Em teoria, votamos em líderes políticos que nos representam. Ainda a semana passada aqui escrevia que é difícil compreender como se sentir representado por alguém como Trump, que, tão visivelmente, só pensa nele mesmo. Mas talvez a questão seja mesmo essa: talvez tantas pessoas tenham votado Trump precisamente por ser um egoísta. Um egoísta como elas. Um egoísta como nós. Que vai fechar a porta aos outros. Não importa se é competente, nem mentiroso. Lembram-se dos ilegais que andavam a comer cães e gatos em Springfield? Ridículo, não era?

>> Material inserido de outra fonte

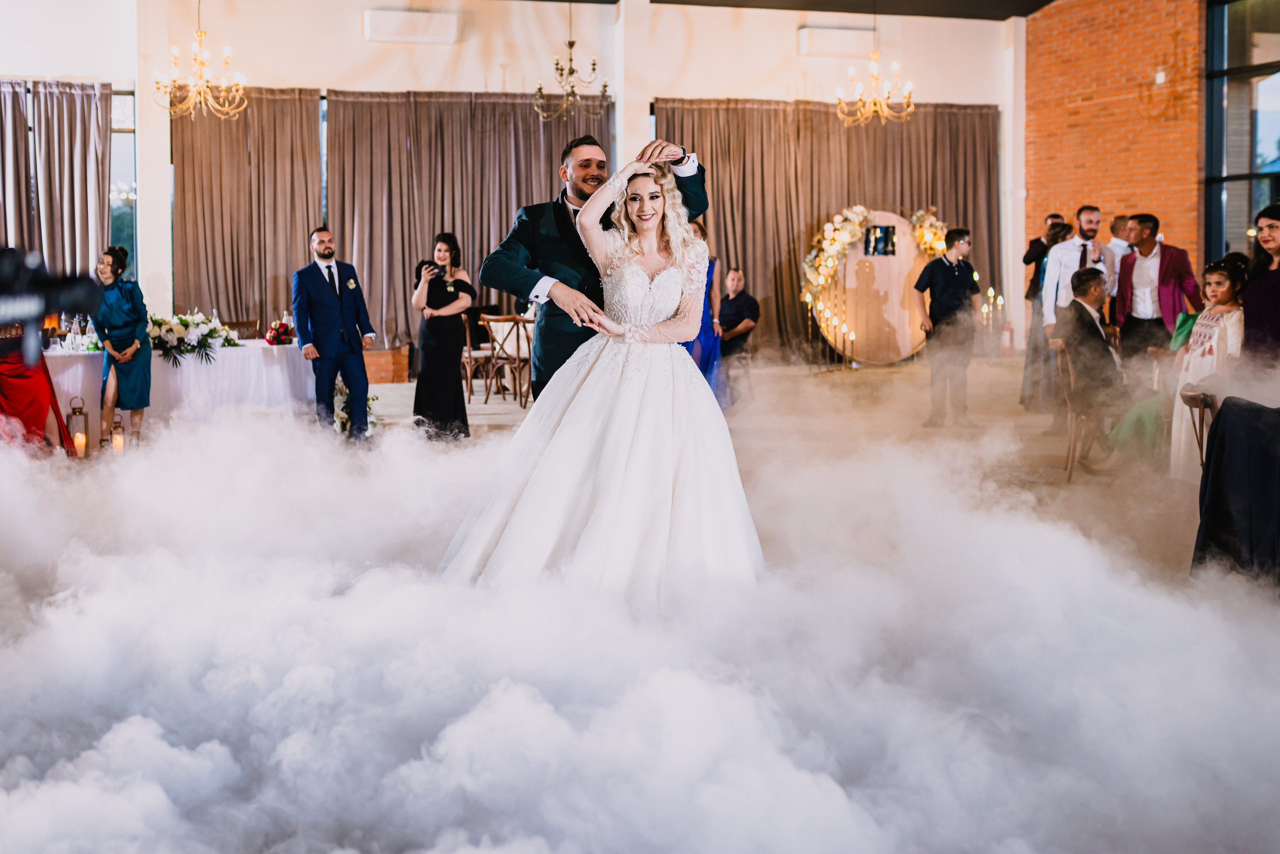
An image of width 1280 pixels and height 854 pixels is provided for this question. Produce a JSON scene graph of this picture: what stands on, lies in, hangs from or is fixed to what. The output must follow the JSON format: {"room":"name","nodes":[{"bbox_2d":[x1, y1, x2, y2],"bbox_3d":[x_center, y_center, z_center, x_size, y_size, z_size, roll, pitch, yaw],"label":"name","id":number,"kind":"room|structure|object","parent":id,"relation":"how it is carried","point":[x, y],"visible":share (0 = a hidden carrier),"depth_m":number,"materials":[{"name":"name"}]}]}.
{"room":"event hall","nodes":[
{"label":"event hall","id":0,"kind":"room"},
{"bbox_2d":[1,0,1014,361],"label":"back wall","id":1,"kind":"structure","parent":0,"point":[700,51],"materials":[{"name":"white paint"}]},
{"bbox_2d":[0,79,110,275],"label":"curtain","id":2,"kind":"object","parent":1,"relation":"attached to","point":[73,135],"visible":0.75,"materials":[{"name":"fabric"}]},
{"bbox_2d":[110,86,137,275],"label":"window","id":3,"kind":"structure","parent":1,"relation":"in","point":[126,103],"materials":[{"name":"glass"}]},
{"bbox_2d":[170,87,323,330],"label":"curtain","id":4,"kind":"object","parent":1,"relation":"attached to","point":[214,153],"visible":0.68,"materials":[{"name":"brown fabric"}]},
{"bbox_2d":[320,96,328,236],"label":"window","id":5,"kind":"structure","parent":1,"relation":"in","point":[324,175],"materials":[{"name":"glass"}]},
{"bbox_2d":[363,8,458,44],"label":"air conditioner","id":6,"kind":"object","parent":1,"relation":"attached to","point":[399,21],"visible":0.99,"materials":[{"name":"white plastic"}]},
{"bbox_2d":[321,89,604,351],"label":"curtain","id":7,"kind":"object","parent":1,"relation":"attached to","point":[537,135],"visible":0.59,"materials":[{"name":"fabric"}]},
{"bbox_2d":[653,99,1000,357],"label":"curtain","id":8,"kind":"object","parent":1,"relation":"attached to","point":[943,205],"visible":0.46,"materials":[{"name":"fabric"}]},
{"bbox_2d":[796,25,877,57],"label":"air conditioner","id":9,"kind":"object","parent":1,"relation":"attached to","point":[852,33],"visible":0.96,"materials":[{"name":"white plastic"}]},
{"bbox_2d":[0,354,1279,853],"bbox_3d":[0.019,0.413,5.103,7.913,0.330,6.649,-2,6,-15],"label":"floor","id":10,"kind":"structure","parent":0,"point":[392,397],"depth_m":3.60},
{"bbox_2d":[0,326,76,454],"bbox_3d":[-4.027,-0.473,7.887,0.676,1.443,0.647,-6,8,-44],"label":"woman","id":11,"kind":"object","parent":10,"relation":"on","point":[8,377],"visible":0.62,"depth_m":7.83},
{"bbox_2d":[0,243,102,362],"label":"video camera","id":12,"kind":"object","parent":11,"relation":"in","point":[33,310],"visible":0.98,"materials":[{"name":"black plastic"}]},
{"bbox_2d":[66,396,89,457],"bbox_3d":[-3.820,-0.033,8.461,0.131,0.426,0.133,-2,6,-15],"label":"lantern","id":13,"kind":"object","parent":10,"relation":"on","point":[81,444],"visible":0.96,"depth_m":8.43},
{"bbox_2d":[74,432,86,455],"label":"candle","id":14,"kind":"object","parent":13,"relation":"in","point":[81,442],"visible":0.89,"depth_m":8.18,"materials":[{"name":"wax"}]},
{"bbox_2d":[109,416,125,453],"bbox_3d":[-3.585,0.035,8.544,0.103,0.278,0.105,-2,6,-15],"label":"lantern","id":15,"kind":"object","parent":10,"relation":"on","point":[118,439],"visible":0.96,"depth_m":8.51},
{"bbox_2d":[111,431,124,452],"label":"candle","id":16,"kind":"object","parent":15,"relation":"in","point":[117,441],"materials":[{"name":"beige wax"}]},
{"bbox_2d":[92,248,151,447],"bbox_3d":[-3.788,-0.602,9.056,0.451,1.367,0.607,-2,6,-15],"label":"woman","id":17,"kind":"object","parent":10,"relation":"on","point":[126,310],"visible":0.9,"depth_m":8.92},
{"bbox_2d":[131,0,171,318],"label":"white column","id":18,"kind":"structure","parent":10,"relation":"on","point":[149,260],"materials":[{"name":"white paint"}]},
{"bbox_2d":[36,337,308,436],"bbox_3d":[-3.856,-0.316,9.867,2.599,0.719,1.132,-2,6,-15],"label":"table","id":19,"kind":"object","parent":10,"relation":"on","point":[71,372],"visible":0.6,"depth_m":9.61,"materials":[{"name":"white fabric"}]},
{"bbox_2d":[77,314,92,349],"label":"bottle","id":20,"kind":"object","parent":19,"relation":"on","point":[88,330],"visible":0.97,"depth_m":9.63,"materials":[{"name":"clear glass"}]},
{"bbox_2d":[147,310,239,366],"bbox_3d":[-3.568,-0.749,9.722,0.871,0.387,0.720,-2,6,-15],"label":"flower arrangement","id":21,"kind":"object","parent":19,"relation":"on","point":[181,320],"visible":0.86,"depth_m":9.61,"materials":[{"name":"white plant"}]},
{"bbox_2d":[264,319,295,345],"bbox_3d":[-2.884,-0.798,9.982,0.252,0.201,0.268,-2,6,-15],"label":"flower arrangement","id":22,"kind":"object","parent":19,"relation":"on","point":[274,337],"visible":0.99,"depth_m":9.93,"materials":[{"name":"red plant"}]},
{"bbox_2d":[291,225,375,440],"bbox_3d":[-2.185,-0.676,8.788,0.622,1.535,0.501,5,8,39],"label":"man","id":23,"kind":"object","parent":10,"relation":"on","point":[336,317],"visible":0.99,"depth_m":8.63},
{"bbox_2d":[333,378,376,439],"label":"flower arrangement","id":24,"kind":"object","parent":10,"relation":"on","point":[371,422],"visible":0.46,"depth_m":9.33,"materials":[{"name":"white plant"}]},
{"bbox_2d":[361,345,411,383],"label":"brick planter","id":25,"kind":"object","parent":10,"relation":"on","point":[404,372],"visible":0.55,"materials":[{"name":"brick"}]},
{"bbox_2d":[412,231,477,440],"bbox_3d":[-1.428,-0.665,9.094,0.470,1.474,0.535,-2,6,-15],"label":"woman","id":26,"kind":"object","parent":10,"relation":"on","point":[444,290],"visible":0.95,"depth_m":8.95},
{"bbox_2d":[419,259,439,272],"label":"smartphone","id":27,"kind":"object","parent":26,"relation":"in","point":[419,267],"visible":0.96,"depth_m":9.17,"materials":[{"name":"black"}]},
{"bbox_2d":[459,309,496,400],"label":"wooden chair","id":28,"kind":"object","parent":10,"relation":"on","point":[467,347],"visible":0.64,"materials":[{"name":"brown wood"}]},
{"bbox_2d":[479,312,533,406],"bbox_3d":[-1.173,-0.681,11.723,0.508,0.861,0.520,4,7,33],"label":"wooden chair","id":29,"kind":"object","parent":10,"relation":"on","point":[494,320],"visible":0.79,"depth_m":11.58,"materials":[{"name":"brown wood"}]},
{"bbox_2d":[480,135,710,403],"bbox_3d":[-0.171,-0.398,5.118,0.934,1.597,0.570,-2,6,-15],"label":"man","id":30,"kind":"object","parent":10,"relation":"on","point":[584,165],"visible":0.54,"depth_m":4.93},
{"bbox_2d":[439,146,763,599],"bbox_3d":[-0.061,-0.194,4.578,1.471,1.571,1.580,-2,6,-15],"label":"bride","id":31,"kind":"object","parent":10,"relation":"on","point":[670,439],"visible":0.88,"depth_m":4.19},
{"bbox_2d":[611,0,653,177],"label":"white column","id":32,"kind":"structure","parent":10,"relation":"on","point":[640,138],"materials":[{"name":"white paint"}]},
{"bbox_2d":[679,223,728,408],"bbox_3d":[0.411,-0.917,10.222,0.569,1.608,0.727,-2,6,-15],"label":"woman","id":33,"kind":"object","parent":10,"relation":"on","point":[710,372],"visible":0.28,"depth_m":10.05},
{"bbox_2d":[715,267,760,385],"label":"man","id":34,"kind":"object","parent":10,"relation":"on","point":[742,302],"visible":0.84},
{"bbox_2d":[803,207,938,365],"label":"decorative backdrop","id":35,"kind":"object","parent":10,"relation":"on","point":[892,217],"visible":0.71,"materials":[{"name":"brown wood"}]},
{"bbox_2d":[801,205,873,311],"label":"flower garland","id":36,"kind":"object","parent":35,"relation":"attached to","point":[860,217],"visible":0.85,"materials":[{"name":"plant"}]},
{"bbox_2d":[863,223,896,256],"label":"picture","id":37,"kind":"object","parent":35,"relation":"attached to","point":[880,237],"visible":0.98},
{"bbox_2d":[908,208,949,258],"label":"flower garland","id":38,"kind":"object","parent":35,"relation":"attached to","point":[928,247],"visible":0.45,"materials":[{"name":"plant"}]},
{"bbox_2d":[914,227,981,429],"bbox_3d":[2.424,-0.815,9.768,0.517,1.534,0.492,-3,7,-25],"label":"man","id":39,"kind":"object","parent":10,"relation":"on","point":[950,282],"visible":0.99,"depth_m":9.64},
{"bbox_2d":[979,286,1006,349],"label":"candle holder","id":40,"kind":"object","parent":10,"relation":"on","point":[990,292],"visible":0.63,"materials":[{"name":"metal"}]},
{"bbox_2d":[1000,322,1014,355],"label":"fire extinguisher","id":41,"kind":"object","parent":10,"relation":"on","point":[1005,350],"visible":0.9,"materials":[{"name":"red"}]},
{"bbox_2d":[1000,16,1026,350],"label":"white column","id":42,"kind":"structure","parent":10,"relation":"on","point":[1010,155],"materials":[{"name":"white paint"}]},
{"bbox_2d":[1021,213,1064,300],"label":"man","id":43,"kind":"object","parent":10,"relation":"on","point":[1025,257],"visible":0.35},
{"bbox_2d":[1020,215,1074,416],"bbox_3d":[3.394,-0.904,10.060,0.517,1.612,0.519,-2,6,-15],"label":"woman","id":44,"kind":"object","parent":10,"relation":"on","point":[1053,237],"visible":0.46,"depth_m":9.99},
{"bbox_2d":[1051,341,1084,481],"bbox_3d":[2.802,-0.139,7.651,0.476,0.815,0.476,-2,6,-15],"label":"wooden chair","id":45,"kind":"object","parent":10,"relation":"on","point":[1073,422],"visible":0.45,"depth_m":7.57,"materials":[{"name":"brown wood"}]},
{"bbox_2d":[1052,267,1125,462],"bbox_3d":[2.905,-0.425,7.865,0.544,1.170,0.725,2,6,16],"label":"man","id":46,"kind":"object","parent":45,"relation":"on","point":[1090,282],"visible":0.8,"depth_m":7.71},
{"bbox_2d":[1039,206,1112,413],"bbox_3d":[3.211,-0.812,9.104,0.522,1.672,0.529,-2,6,-15],"label":"man","id":47,"kind":"object","parent":10,"relation":"on","point":[1088,217],"visible":0.61,"depth_m":8.98},
{"bbox_2d":[1106,213,1136,261],"bbox_3d":[4.123,-1.197,10.576,0.467,1.197,0.499,-2,6,-15],"label":"man","id":48,"kind":"object","parent":10,"relation":"on","point":[1113,242],"visible":0.35,"depth_m":10.47},
{"bbox_2d":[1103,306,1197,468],"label":"woman","id":49,"kind":"object","parent":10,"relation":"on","point":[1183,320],"visible":0.31,"depth_m":7.27},
{"bbox_2d":[1115,214,1198,362],"bbox_3d":[3.714,-0.806,8.947,0.513,1.501,0.567,-2,6,-15],"label":"man","id":50,"kind":"object","parent":10,"relation":"on","point":[1140,252],"visible":0.74,"depth_m":8.83},
{"bbox_2d":[1179,385,1217,471],"bbox_3d":[2.762,0.175,5.779,0.484,0.748,0.467,-2,6,-15],"label":"wooden chair","id":51,"kind":"object","parent":10,"relation":"on","point":[1201,402],"visible":0.41,"depth_m":5.76,"materials":[{"name":"brown wood"}]},
{"bbox_2d":[1167,257,1244,479],"bbox_3d":[3.130,-0.291,6.725,0.487,1.236,0.491,0,6,-2],"label":"person","id":52,"kind":"object","parent":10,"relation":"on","point":[1206,322],"visible":0.58,"depth_m":6.69},
{"bbox_2d":[1189,397,1279,586],"bbox_3d":[2.583,0.229,4.633,0.957,0.810,0.880,-2,6,-15],"label":"black cloth","id":53,"kind":"object","parent":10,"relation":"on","point":[1226,412],"visible":0.94,"depth_m":4.63,"materials":[{"name":"black fabric"}]},
{"bbox_2d":[1240,202,1279,367],"bbox_3d":[3.351,-0.431,6.487,0.508,1.371,0.531,1,6,8],"label":"woman","id":54,"kind":"object","parent":10,"relation":"on","point":[1258,300],"visible":0.69,"depth_m":6.43},
{"bbox_2d":[522,0,1054,19],"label":"ceiling","id":55,"kind":"structure","parent":0,"point":[1048,1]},
{"bbox_2d":[152,0,247,118],"bbox_3d":[-3.753,-3.579,10.612,0.784,1.777,0.778,-2,6,-15],"label":"chandelier","id":56,"kind":"object","parent":55,"relation":"hanging from","point":[201,88],"visible":0.99,"depth_m":10.64,"materials":[{"name":"gold metal"}]},
{"bbox_2d":[535,3,608,123],"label":"chandelier","id":57,"kind":"object","parent":55,"relation":"hanging from","point":[569,43],"visible":1,"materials":[{"name":"gold metal"}]},
{"bbox_2d":[835,13,913,125],"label":"chandelier","id":58,"kind":"object","parent":55,"relation":"hanging from","point":[875,56],"visible":0.99,"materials":[{"name":"gold metal"}]},
{"bbox_2d":[1025,0,1210,295],"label":"brick wall","id":59,"kind":"structure","parent":0,"point":[1103,193],"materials":[{"name":"brick"}]},
{"bbox_2d":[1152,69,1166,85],"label":"wall lamp","id":60,"kind":"object","parent":59,"relation":"attached to","point":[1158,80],"visible":0.91,"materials":[{"name":"white"}]},
{"bbox_2d":[1203,0,1279,265],"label":"window","id":61,"kind":"structure","parent":59,"relation":"in","point":[1266,118],"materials":[{"name":"glass"}]}
]}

Porque, em toda parte, perdeu-se a vergonha de fazer apologia ao individualismo. Porque, até bem pouco tempo, as histórias falavam de heróis pobres ou remediados que, contra todas as apostas, triunfavam na vida, e agora os protagonistas são milionários, os videoclipes e perfis de redes sociais delírios de bling-bling e ostentação, a grande religião contemporânea um pastiche de receitas para o sucesso que dita que você sempre tenha mais, maior, mais caro e mais “exclusivo”. Trump venceu porque, em um mundo à beira do esgotamento dos recursos naturais, ele anuncia que os explorará ainda mais. Porque milhões de pessoas acham que, melhor, melhor, é pensar nelas mesmas, que é o que todo mundo faz.
Se isso vai dar certo? Claro que não. Se uma economia fechar-se sobre ela mesma fosse boa política econômica, a Coreia do Norte era uma potência. Nunca teria existido América. Enquanto isso, aqui fora, em todos os países a que os Estados Unidos voltarem as costas, só crescerão, ainda mais, a influência russa e chinesa. No fim, alguém perguntará o que deu errado. Pode ser que o cara para quem eles apontaram o dedo antes agora estenda a mão para eles. Mas eles não vão gostar.
O maior país do mundo rebentou de tão cheio dele mesmo. E nós não fazemos ideia do que vamos fazer sozinhos.